A fair objection waits here, and meeting it matters, because everything said so far could be misheard as a call to buy the widest possible colour at any price. It is not. Not every immersive room needs the widest gamut, and for some, reaching for it would only waste the client's money, because the content that will play in them could never carry that much colour in the first place. The right gamut is not the largest one. It is the one matched to the content that will actually run, the surface it will run on, and the intent of the experience being built. The discipline this piece argues for is not maximum saturation; it is deliberate specification, which means choosing a colour target against the real content chain, and stating the conditions under which the projector must meet it, before anything is bought. To over-specify is to spend on colour the content will never show. To under-specify is to kill, quietly and irreversibly, the experience the room was commissioned to create. The instrument is the matched specification, agreed in advance, and not a number chased after the fact when nothing can be done with the answer.
It is worth being clear about whose parameter this really is.

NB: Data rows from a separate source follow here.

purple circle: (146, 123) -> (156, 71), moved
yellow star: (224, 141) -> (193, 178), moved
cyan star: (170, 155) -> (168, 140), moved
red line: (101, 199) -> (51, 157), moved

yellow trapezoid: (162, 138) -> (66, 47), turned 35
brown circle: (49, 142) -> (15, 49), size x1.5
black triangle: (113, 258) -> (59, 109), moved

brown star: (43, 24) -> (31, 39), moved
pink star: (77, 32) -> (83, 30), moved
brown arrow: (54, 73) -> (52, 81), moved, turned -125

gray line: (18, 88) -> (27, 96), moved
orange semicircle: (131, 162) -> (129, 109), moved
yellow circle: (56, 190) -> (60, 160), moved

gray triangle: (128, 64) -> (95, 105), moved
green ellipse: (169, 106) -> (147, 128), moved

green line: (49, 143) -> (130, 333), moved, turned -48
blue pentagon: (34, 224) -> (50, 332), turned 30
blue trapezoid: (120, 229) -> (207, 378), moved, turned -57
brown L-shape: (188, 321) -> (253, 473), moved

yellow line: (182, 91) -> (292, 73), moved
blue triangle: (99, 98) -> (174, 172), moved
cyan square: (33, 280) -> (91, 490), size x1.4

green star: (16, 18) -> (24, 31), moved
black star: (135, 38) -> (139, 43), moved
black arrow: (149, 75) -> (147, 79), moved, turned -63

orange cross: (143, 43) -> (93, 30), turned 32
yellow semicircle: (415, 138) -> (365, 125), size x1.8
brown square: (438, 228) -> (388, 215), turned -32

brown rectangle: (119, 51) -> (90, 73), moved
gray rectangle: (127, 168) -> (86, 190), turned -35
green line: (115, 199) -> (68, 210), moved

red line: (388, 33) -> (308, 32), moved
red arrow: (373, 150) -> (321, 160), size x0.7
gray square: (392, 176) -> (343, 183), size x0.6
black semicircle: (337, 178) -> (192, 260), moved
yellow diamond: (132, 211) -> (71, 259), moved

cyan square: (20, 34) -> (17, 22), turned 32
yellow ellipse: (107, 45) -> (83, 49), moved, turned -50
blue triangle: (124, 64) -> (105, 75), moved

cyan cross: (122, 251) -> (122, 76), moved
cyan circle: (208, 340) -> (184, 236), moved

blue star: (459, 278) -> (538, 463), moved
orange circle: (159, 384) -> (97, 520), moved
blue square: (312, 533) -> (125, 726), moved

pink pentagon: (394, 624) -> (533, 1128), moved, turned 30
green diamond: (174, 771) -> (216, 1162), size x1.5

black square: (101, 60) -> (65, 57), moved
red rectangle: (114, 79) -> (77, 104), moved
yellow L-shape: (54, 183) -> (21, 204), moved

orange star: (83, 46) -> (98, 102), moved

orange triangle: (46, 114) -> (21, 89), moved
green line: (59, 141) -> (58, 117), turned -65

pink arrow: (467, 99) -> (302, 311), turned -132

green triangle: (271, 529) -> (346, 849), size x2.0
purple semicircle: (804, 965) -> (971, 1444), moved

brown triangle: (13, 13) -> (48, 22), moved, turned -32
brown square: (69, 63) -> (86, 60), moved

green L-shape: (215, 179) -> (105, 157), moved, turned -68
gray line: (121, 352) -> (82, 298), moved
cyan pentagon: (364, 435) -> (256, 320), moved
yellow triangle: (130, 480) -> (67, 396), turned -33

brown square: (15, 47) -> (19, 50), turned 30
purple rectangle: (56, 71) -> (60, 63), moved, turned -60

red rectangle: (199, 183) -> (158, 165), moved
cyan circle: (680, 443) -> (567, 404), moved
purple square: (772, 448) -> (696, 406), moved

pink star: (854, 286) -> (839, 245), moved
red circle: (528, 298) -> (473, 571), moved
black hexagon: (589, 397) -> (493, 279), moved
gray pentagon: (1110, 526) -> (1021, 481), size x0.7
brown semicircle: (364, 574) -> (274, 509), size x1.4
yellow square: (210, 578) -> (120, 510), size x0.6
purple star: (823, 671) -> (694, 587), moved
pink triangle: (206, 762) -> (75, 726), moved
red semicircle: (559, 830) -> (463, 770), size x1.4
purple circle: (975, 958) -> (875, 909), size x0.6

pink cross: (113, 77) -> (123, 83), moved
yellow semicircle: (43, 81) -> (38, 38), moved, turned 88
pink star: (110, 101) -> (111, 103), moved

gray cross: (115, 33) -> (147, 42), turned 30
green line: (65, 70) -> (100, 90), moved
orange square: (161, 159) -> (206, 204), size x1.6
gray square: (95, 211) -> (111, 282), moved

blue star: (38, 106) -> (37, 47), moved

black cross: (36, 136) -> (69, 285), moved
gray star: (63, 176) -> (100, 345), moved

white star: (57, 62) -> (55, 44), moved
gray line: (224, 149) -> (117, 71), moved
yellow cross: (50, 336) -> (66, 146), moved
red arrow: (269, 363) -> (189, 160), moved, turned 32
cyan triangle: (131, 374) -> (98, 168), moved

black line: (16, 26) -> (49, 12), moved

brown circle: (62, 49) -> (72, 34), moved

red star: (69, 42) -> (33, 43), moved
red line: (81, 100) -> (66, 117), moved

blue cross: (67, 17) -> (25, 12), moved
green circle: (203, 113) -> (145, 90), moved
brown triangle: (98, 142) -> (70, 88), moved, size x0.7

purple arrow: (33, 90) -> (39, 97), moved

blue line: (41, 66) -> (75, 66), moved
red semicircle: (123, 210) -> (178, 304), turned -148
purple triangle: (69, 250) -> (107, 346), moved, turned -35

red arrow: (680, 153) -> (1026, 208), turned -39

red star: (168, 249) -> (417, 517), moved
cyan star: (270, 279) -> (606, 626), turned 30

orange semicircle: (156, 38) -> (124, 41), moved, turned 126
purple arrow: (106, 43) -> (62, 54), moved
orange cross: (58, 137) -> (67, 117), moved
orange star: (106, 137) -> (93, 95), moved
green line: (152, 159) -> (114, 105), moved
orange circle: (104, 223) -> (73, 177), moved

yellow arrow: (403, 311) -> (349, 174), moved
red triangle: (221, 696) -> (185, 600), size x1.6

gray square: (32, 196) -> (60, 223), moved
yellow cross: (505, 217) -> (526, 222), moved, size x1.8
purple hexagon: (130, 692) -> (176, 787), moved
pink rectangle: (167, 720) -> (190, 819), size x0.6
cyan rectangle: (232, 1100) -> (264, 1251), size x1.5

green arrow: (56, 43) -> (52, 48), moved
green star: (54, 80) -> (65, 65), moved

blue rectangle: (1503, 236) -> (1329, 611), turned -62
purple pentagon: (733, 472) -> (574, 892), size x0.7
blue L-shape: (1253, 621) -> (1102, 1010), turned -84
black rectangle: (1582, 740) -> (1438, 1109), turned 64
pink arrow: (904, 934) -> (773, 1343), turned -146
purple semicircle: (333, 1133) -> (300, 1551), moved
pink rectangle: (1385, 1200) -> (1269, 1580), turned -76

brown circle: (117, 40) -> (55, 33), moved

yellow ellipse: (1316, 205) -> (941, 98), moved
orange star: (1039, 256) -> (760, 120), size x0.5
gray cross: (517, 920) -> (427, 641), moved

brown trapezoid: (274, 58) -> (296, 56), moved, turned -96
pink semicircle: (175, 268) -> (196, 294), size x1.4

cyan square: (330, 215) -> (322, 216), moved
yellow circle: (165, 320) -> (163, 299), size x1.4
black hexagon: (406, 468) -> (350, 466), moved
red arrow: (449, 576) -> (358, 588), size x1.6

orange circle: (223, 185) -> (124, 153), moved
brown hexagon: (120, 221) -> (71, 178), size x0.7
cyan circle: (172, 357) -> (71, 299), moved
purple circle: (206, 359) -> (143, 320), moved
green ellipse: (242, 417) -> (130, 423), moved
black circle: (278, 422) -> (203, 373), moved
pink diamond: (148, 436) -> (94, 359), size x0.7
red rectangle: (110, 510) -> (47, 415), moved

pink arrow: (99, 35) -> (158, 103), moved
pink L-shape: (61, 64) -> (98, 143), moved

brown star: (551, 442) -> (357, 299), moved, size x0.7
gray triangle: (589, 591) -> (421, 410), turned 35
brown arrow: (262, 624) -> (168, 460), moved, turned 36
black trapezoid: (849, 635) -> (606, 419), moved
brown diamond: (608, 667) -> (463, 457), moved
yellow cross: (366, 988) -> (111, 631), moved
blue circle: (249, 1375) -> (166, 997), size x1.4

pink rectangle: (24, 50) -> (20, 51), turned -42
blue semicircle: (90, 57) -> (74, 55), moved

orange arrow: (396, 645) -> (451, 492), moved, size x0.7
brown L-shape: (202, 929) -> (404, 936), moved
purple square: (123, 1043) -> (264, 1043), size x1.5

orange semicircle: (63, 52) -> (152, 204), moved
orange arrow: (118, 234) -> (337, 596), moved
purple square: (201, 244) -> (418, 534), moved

It is the client's. It is the client's experience, the client's audience, and the client's name on the room that depend on whether it creates presence or merely fills a wall with bright light. Colour is the variable that decides between those two outcomes, and it is the one most easily left out of a specification precisely because it is the one least visible until the moment it is too late to change. A client who understands it walks into the commissioning meeting able to ask a different question from the one everyone else is asking. Not whether the image is bright enough, which it almost always is, but what gamut the projector holds at the white point at which the room will run, and whether the content has been mastered to match it. A client who can ask that question cannot be handed a room that looks impressive on a datasheet and falls flat in the dark.
In the cinema, in broadcast, in every field where colour is part of what is being sold, the people who commission the work decided long ago that colour was too important to leave unmeasured. The immersive experience, which asks more of colour than any of them because it surrounds the viewer completely, has not yet been required to make the same decision, and until the field requires it, the decision falls to the client to make, by asking for the one parameter the brief leaves out. The question to settle before the next immersive room is contracted is not how bright the projectors will be. Brightness fills the wall and resolution sharpens it, but neither makes the room real. Colour is the architecture of presence, and it is there for any client willing to ask for it.